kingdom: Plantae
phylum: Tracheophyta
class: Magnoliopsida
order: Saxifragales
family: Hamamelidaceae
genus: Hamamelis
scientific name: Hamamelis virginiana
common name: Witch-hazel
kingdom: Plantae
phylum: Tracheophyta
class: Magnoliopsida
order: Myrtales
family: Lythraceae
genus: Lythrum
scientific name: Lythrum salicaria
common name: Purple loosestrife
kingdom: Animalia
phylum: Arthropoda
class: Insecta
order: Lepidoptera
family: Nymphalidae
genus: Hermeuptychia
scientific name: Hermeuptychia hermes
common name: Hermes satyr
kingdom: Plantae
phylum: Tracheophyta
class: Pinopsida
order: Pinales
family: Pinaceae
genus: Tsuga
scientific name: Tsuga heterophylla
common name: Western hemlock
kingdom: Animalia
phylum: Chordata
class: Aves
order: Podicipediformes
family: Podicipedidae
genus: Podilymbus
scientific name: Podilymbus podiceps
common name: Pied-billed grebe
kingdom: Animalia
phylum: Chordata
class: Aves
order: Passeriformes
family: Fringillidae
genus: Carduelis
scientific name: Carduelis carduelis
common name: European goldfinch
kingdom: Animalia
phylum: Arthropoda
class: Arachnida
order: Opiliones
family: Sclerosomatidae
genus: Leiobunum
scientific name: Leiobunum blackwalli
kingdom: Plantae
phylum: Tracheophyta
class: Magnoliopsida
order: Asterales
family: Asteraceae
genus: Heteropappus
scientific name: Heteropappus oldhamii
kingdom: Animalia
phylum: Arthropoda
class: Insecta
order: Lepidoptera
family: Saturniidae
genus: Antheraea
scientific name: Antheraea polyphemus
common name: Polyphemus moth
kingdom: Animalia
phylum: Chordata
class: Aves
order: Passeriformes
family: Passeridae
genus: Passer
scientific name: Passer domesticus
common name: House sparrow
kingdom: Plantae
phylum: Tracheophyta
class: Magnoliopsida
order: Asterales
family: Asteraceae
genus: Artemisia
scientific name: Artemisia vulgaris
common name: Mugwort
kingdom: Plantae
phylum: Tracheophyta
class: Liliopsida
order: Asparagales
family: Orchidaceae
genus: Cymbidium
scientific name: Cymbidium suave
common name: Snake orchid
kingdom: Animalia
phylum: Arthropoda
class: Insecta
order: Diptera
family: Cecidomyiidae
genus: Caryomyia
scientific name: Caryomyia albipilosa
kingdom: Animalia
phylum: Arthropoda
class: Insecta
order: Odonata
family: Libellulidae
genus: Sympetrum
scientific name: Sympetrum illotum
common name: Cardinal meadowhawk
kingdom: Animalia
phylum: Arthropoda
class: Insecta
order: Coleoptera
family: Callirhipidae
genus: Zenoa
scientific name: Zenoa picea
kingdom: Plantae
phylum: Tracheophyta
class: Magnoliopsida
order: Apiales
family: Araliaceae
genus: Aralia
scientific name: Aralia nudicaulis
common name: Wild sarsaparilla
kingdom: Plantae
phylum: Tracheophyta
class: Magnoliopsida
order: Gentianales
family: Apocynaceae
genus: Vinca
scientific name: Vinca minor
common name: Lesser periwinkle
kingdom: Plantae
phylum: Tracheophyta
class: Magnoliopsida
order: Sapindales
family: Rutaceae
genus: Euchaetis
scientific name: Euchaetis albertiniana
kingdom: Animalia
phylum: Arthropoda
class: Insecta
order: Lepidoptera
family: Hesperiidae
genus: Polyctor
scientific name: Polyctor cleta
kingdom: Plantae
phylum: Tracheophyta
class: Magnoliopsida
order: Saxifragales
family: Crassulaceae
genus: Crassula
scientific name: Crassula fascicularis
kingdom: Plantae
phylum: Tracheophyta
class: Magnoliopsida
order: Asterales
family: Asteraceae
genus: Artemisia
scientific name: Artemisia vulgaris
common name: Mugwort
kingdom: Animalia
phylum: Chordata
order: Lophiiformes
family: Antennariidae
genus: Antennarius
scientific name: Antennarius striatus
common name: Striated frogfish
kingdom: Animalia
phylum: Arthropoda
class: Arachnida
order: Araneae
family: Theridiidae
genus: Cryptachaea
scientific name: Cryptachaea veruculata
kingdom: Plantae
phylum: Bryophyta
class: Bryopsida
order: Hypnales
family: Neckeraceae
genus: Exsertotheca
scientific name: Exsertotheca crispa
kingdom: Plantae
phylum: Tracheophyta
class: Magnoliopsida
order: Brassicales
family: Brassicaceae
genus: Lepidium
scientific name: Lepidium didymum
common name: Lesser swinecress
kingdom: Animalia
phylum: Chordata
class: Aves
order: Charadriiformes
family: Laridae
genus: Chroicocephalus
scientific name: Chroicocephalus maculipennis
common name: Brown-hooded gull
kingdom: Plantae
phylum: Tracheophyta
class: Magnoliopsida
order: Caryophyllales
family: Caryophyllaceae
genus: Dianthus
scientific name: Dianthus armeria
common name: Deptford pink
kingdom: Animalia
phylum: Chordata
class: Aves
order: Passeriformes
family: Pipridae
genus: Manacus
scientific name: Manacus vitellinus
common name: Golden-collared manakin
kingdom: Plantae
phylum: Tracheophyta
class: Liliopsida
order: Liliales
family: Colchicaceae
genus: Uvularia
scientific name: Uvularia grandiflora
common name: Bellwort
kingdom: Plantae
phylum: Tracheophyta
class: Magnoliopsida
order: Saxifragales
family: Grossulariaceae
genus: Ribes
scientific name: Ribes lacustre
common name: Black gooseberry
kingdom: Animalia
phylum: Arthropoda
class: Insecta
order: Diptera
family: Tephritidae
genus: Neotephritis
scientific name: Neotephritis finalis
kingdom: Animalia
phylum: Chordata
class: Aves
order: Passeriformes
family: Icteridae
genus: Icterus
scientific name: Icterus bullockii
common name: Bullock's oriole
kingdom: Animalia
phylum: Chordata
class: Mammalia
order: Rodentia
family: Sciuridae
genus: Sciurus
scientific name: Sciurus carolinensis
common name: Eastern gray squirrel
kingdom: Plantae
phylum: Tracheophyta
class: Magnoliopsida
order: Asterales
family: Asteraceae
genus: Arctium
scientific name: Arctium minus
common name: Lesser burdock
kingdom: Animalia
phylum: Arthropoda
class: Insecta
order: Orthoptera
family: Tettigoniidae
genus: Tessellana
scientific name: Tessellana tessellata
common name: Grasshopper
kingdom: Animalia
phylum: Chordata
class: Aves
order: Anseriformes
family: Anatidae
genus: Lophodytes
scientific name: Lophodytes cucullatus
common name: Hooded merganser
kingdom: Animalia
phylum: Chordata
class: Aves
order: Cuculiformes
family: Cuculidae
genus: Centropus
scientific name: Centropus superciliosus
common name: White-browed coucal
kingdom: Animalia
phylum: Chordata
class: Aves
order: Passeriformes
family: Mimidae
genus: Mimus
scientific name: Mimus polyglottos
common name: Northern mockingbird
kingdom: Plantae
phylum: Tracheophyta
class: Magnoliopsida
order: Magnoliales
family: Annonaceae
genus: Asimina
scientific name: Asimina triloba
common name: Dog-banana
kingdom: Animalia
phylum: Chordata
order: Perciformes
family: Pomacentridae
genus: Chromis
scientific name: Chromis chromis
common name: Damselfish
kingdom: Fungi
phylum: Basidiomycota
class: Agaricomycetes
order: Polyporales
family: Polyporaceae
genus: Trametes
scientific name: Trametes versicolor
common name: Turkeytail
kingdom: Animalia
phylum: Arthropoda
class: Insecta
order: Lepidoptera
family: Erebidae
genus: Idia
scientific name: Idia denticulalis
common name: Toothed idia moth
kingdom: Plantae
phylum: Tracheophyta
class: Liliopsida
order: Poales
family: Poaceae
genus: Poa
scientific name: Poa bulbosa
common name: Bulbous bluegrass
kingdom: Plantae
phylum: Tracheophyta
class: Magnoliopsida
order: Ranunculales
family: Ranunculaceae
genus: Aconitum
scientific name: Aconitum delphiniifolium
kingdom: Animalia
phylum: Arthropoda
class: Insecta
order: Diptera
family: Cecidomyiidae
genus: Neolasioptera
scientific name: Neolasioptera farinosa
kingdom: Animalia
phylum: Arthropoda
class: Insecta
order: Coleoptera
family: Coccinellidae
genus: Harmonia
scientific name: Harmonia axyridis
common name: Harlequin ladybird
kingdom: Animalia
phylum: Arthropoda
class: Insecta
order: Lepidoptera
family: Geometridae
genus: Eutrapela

◆ PROBLEM TO SOLVE: Return verbatim the lines of the records from the line containing "genus: Antennarius" through the line containing "genus: Lepidium", including both of those lines.

◆ WRITTEN SOLUTION:
genus: Antennarius
scientific name: Antennarius striatus
common name: Striated frogfish
kingdom: Animalia
phylum: Arthropoda
class: Arachnida
order: Araneae
family: Theridiidae
genus: Cryptachaea
scientific name: Cryptachaea veruculata
kingdom: Plantae
phylum: Bryophyta
class: Bryopsida
order: Hypnales
family: Neckeraceae
genus: Exsertotheca
scientific name: Exsertotheca crispa
kingdom: Plantae
phylum: Tracheophyta
class: Magnoliopsida
order: Brassicales
family: Brassicaceae
genus: Lepidium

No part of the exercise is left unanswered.